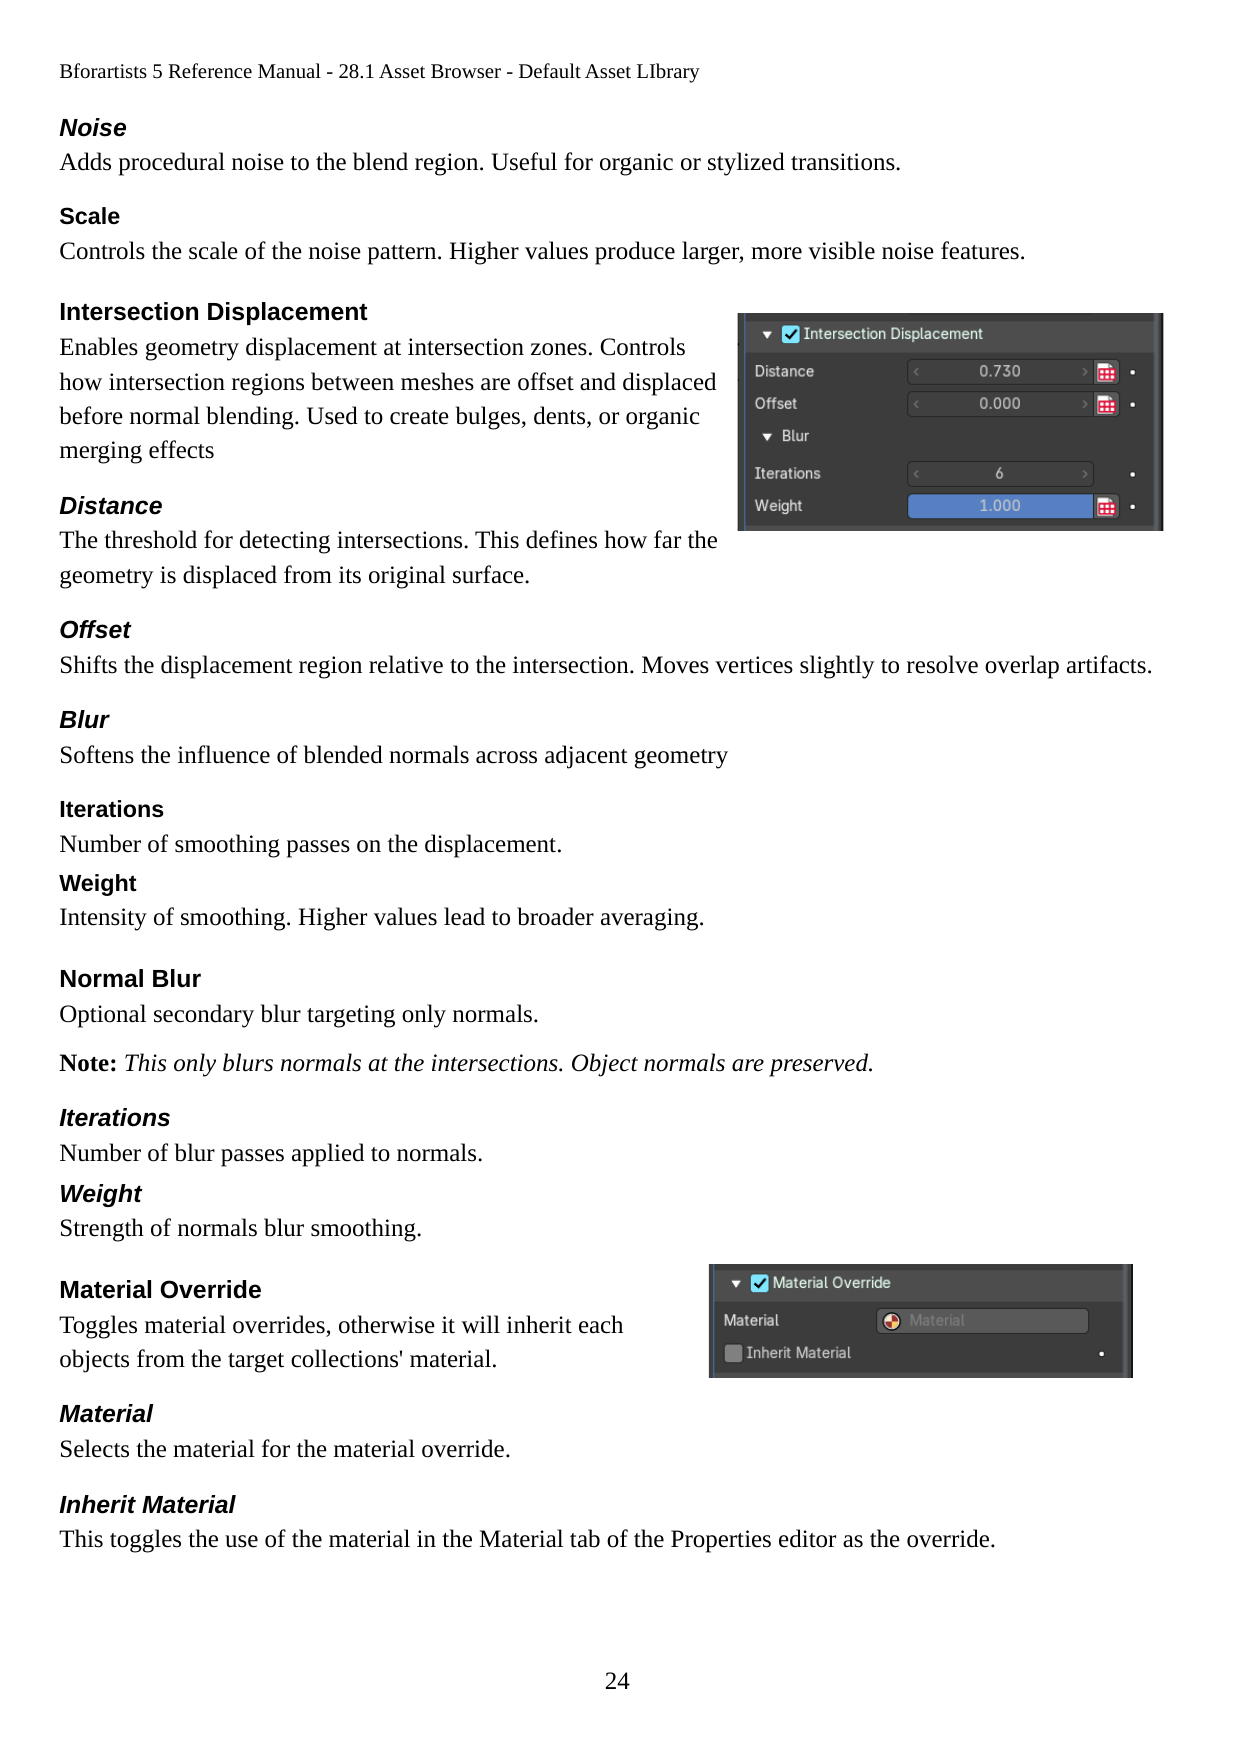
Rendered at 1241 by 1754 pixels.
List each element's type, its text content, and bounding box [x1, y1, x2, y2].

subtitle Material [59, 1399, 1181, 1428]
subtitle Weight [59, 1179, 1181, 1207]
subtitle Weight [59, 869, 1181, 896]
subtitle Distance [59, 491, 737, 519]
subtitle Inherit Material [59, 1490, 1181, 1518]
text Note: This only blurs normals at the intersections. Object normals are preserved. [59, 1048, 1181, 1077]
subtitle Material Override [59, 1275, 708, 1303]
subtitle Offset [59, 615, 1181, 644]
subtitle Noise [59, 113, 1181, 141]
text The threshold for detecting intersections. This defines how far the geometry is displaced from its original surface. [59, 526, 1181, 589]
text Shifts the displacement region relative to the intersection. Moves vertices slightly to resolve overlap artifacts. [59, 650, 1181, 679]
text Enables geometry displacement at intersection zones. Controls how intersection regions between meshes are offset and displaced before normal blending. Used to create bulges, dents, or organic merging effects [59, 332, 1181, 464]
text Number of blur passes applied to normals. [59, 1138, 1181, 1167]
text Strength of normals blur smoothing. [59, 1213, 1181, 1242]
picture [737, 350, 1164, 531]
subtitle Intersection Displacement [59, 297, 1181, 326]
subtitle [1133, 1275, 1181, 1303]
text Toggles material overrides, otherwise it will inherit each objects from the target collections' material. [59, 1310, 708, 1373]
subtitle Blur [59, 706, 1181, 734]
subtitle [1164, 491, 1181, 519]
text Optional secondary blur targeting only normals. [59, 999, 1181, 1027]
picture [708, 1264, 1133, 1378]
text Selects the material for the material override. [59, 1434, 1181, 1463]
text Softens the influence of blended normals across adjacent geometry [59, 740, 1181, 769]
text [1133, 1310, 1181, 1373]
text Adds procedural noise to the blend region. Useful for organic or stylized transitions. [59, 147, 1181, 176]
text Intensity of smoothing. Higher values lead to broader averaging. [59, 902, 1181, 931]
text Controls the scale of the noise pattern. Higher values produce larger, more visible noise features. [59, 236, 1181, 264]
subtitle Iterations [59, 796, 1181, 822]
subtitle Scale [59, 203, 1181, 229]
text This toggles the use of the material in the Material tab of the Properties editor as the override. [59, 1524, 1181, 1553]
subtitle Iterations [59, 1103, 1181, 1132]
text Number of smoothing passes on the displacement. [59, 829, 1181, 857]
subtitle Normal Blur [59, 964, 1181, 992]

○ ○ ○ ○

Give back, word for word, every line of the records from the one containing "subtitle Material [59, 1399, 1181, 1428]" down to the one containing "text Shifts the", both included.

• [Full response]
subtitle Material [59, 1399, 1181, 1428]
subtitle Weight [59, 1179, 1181, 1207]
subtitle Weight [59, 869, 1181, 896]
subtitle Distance [59, 491, 737, 519]
subtitle Inherit Material [59, 1490, 1181, 1518]
text Note: This only blurs normals at the intersections. Object normals are preserved. [59, 1048, 1181, 1077]
subtitle Material Override [59, 1275, 708, 1303]
subtitle Offset [59, 615, 1181, 644]
subtitle Noise [59, 113, 1181, 141]
text The threshold for detecting intersections. This defines how far the geometry is displaced from its original surface. [59, 526, 1181, 589]
text Shifts the displacement region relative to the intersection. Moves vertices slightly to resolve overlap artifacts. [59, 650, 1181, 679]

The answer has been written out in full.